See how PMAP turns many scanners into one correlated, deduplicated finding set.
Frequently Asked Questions
How does PMAP deduplicate findings across different scanners?
Every inbound result passes through a four-case correlation pipeline. The engine first tries to match an existing finding by the scanner’s own reference key, then by a scanner-agnostic SHA-1 fingerprint built from a normalized title, asset and endpoint. Because the fingerprint is computed from normalized inputs rather than raw scanner text, the same vulnerability on the same asset resolves to one finding even when different scanners report it. A match updates the existing finding instead of creating a duplicate.
What scanners does PMAP support for import?

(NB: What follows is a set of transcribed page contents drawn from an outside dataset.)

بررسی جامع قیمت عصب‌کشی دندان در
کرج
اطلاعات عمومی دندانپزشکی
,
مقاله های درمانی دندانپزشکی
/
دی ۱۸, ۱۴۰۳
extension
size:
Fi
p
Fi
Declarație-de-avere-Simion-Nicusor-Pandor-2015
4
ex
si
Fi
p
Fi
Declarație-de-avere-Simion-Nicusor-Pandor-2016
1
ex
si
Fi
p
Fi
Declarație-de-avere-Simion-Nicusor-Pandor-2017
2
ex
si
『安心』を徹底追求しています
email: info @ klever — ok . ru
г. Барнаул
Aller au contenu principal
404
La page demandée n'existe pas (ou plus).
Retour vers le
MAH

The API-based import path covers VM and infrastructure scanners including Nessus, Tenable SC, Tenable IO, Qualys VMDR, Rapid7 InsightVM and Nuclei, DAST tools including Acunetix, Invicti and Burp Suite Enterprise, SAST tools including SonarQube, Checkmarx SAST, Checkmarx One and Fortify SAST, SCA tools including Snyk Open Source, Black Duck SCA and Sonatype Lifecycle, plus Prisma Cloud for containers and MobSF for mobile. File-based import additionally accepts NessusXML, SARIF 2.1, Nmap XML, Masscan and Nuclei JSONL uploads.
What happens when a scanner re-reports a finding I already closed?

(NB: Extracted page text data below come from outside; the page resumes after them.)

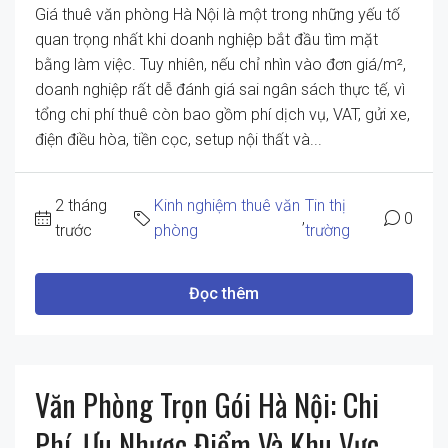
Giá thuê văn phòng Hà Nội là một trong những yếu tố
quan trọng nhất khi doanh nghiệp bắt đầu tìm mặt
bằng làm việc. Tuy nhiên, nếu chỉ nhìn vào đơn giá/m²,
doanh nghiệp rất dễ đánh giá sai ngân sách thực tế, vì
tổng chi phí thuê còn bao gồm phí dịch vụ, VAT, gửi xe,
điện điều hòa, tiền cọc, setup nội thất và...
2 tháng
Kinh nghiệm thuê văn
Tin thị
,
0
trước
phòng
trường
Đọc thêm
Văn Phòng Trọn Gói Hà Nội: Chi
Phí, Ưu Nhược Điểm Và Khu Vực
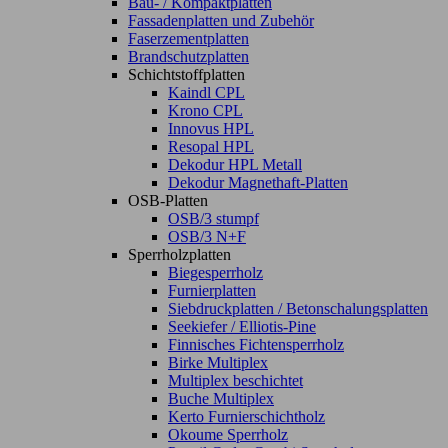
Bau- / Kompaktplatten
Fassadenplatten und Zubehör
Faserzementplatten
Brandschutzplatten
Schichtstoffplatten
Kaindl CPL
Krono CPL
Innovus HPL
Resopal HPL
Dekodur HPL Metall
Dekodur Magnethaft-Platten
OSB-Platten
OSB/3 stumpf
OSB/3 N+F
Sperrholzplatten
Biegesperrholz
Furnierplatten
Siebdruckplatten / Betonschalungsplatten
Seekiefer / Elliotis-Pine
Finnisches Fichtensperrholz
Birke Multiplex
Multiplex beschichtet
Buche Multiplex
Kerto Furnierschichtholz
Okoume Sperrholz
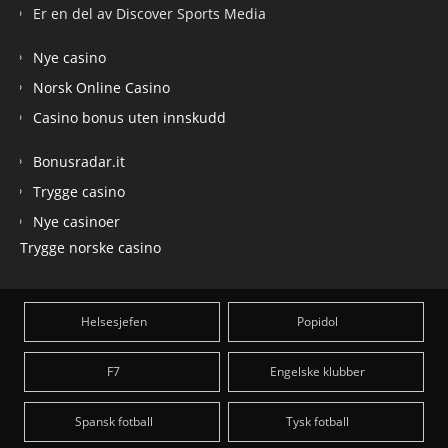
Er en del av Discover Sports Media
Nye casino
Norsk Online Casino
Casino bonus uten innskudd
Bonusradar.it
Trygge casino
Nye casinoer
Trygge norske casino
Helsesjefen
Popidol
F7
Engelske klubber
Spansk fotball
Tysk fotball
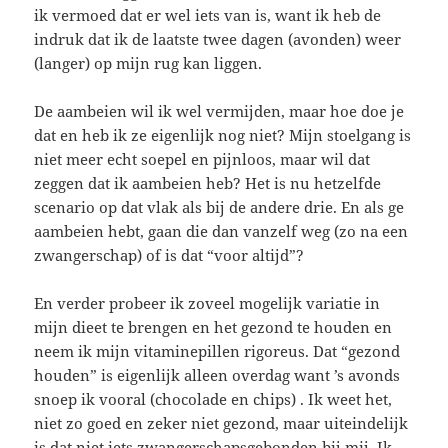
ik vermoed dat er wel iets van is, want ik heb de
indruk dat ik de laatste twee dagen (avonden) weer
(langer) op mijn rug kan liggen.
De aambeien wil ik wel vermijden, maar hoe doe je
dat en heb ik ze eigenlijk nog niet? Mijn stoelgang is
niet meer echt soepel en pijnloos, maar wil dat
zeggen dat ik aambeien heb? Het is nu hetzelfde
scenario op dat vlak als bij de andere drie. En als ge
aambeien hebt, gaan die dan vanzelf weg (zo na een
zwangerschap) of is dat “voor altijd”?
En verder probeer ik zoveel mogelijk variatie in
mijn dieet te brengen en het gezond te houden en
neem ik mijn vitaminepillen rigoreus. Dat “gezond
houden” is eigenlijk alleen overdag want ’s avonds
snoep ik vooral (chocolade en chips) . Ik weet het,
niet zo goed en zeker niet gezond, maar uiteindelijk
is dat niet iets zwangerschapsgebonden bij mij. Ik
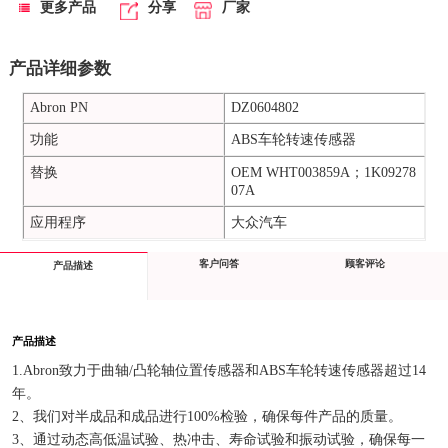
更多产品
分享
厂家
产品详细参数
Abron PN
DZ0604802
功能
ABS车轮转速传感器
替换
OEM WHT003859A；1K09278
07A
应用程序
大众汽车
客户问答
顾客评论
产品描述
产品描述
1.Abron致力于曲轴/凸轮轴位置传感器和ABS车轮转速传感器超过14
年。
2、我们对半成品和成品进行100%检验，确保每件产品的质量。
3、通过动态高低温试验、热冲击、寿命试验和振动试验，确保每一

The finding is reopened, not dropped. When an inbound result matches a closed finding, the correlation engine reopens it, increments its reopen count and triggers rule evaluation. The fingerprint lookup matches findings in any status precisely so this reopen path can fire. This preserves the history of the original work while making the recurrence visible, and the reopen count becomes a durable measure of how often fixes fail to hold.
Does PMAP trust the severity rating from each scanner?

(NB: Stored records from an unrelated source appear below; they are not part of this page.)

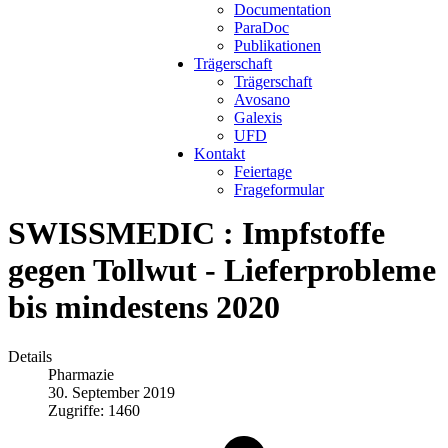
Documentation
ParaDoc
Publikationen
Trägerschaft
Trägerschaft
Avosano
Galexis
UFD
Kontakt
Feiertage
Frageformular
SWISSMEDIC : Impfstoffe
gegen Tollwut - Lieferprobleme
bis mindestens 2020
Details
Pharmazie
30. September 2019
Zugriffe: 1460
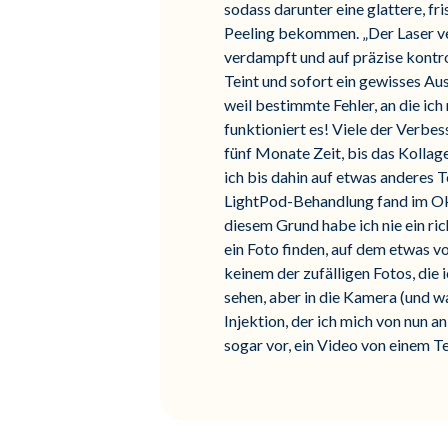
sodass darunter eine glattere, fr
Peeling bekommen. „Der Laser ver
verdampft und auf präzise kontrol
Teint und sofort ein gewisses A
weil bestimmte Fehler, an die ic
funktioniert es! Viele der Verbe
fünf Monate Zeit, bis das Kollag
ich bis dahin auf etwas anderes T
LightPod-Behandlung fand im Okto
diesem Grund habe ich nie ein r
ein Foto finden, auf dem etwas 
keinem der zufälligen Fotos, die 
sehen, aber in die Kamera (und w
Injektion, der ich mich von nun an
sogar vor, ein Video von einem Te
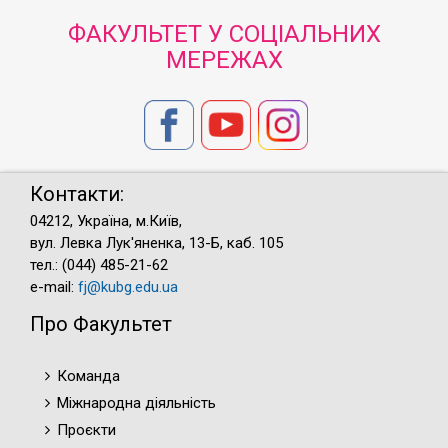
ФАКУЛЬТЕТ У СОЦІАЛЬНИХ
МЕРЕЖАХ
Контакти:
04212, Україна, м.Київ,
вул. Левка Лук'яненка, 13-Б, каб. 105
тел.: (044) 485-21-62
e-mail:
fj@kubg.edu.ua
Про Факультет
Команда
Міжнародна діяльність
Проєкти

No. Vendor severity is never persisted as authoritative. Each connector normalizes severity through its own mapper, and that normalized value is what enters the platform, while the original vendor severity is preserved only for audit. An import severity threshold can discard results below a configured minimum before they are persisted, and the rule engine can override severity after correlation. This keeps the risk picture consistent regardless of which tool reported a finding.
Can I import a scan from a tool PMAP cannot reach over the network?
Yes, through file-based import. You can upload NessusXML, SARIF 2.1, Nmap XML, Masscan output or Nuclei JSONL directly. The uploaded file is parsed and its findings flow through the same correlation pipeline as an API-driven import, so an offline scan deduplicates against your existing finding set exactly as a live import would. This means air-gapped and disconnected scans still contribute to the same consolidated queue.
Is it safe to re-run an import that failed partway through?
Yes. Re-importing the same vendor scan produces no duplicates. Connector calls use upsert semantics and the correlation engine’s scanner-reference lookup resolves repeated external IDs to the findings they already created, so a re-run takes the update path rather than creating new rows. The findings imported counter is incremented only by newly created findings, so retries do not inflate it. An interrupted import can simply be run again with no cleanup step.
How do I tell what changed after an import?
Use the findings delta. After an import completes, the delta widget breaks the wave into new versus regression versus total findings, sliced by severity. New findings are issues surfaced for the first time, regression findings are reopened closed findings, and total is the post-import state of the queue. Because the engine distinguishes created, updated and reopened actions, the delta gives an honest accounting of how the wave moved your risk posture rather than a raw count of every result processed.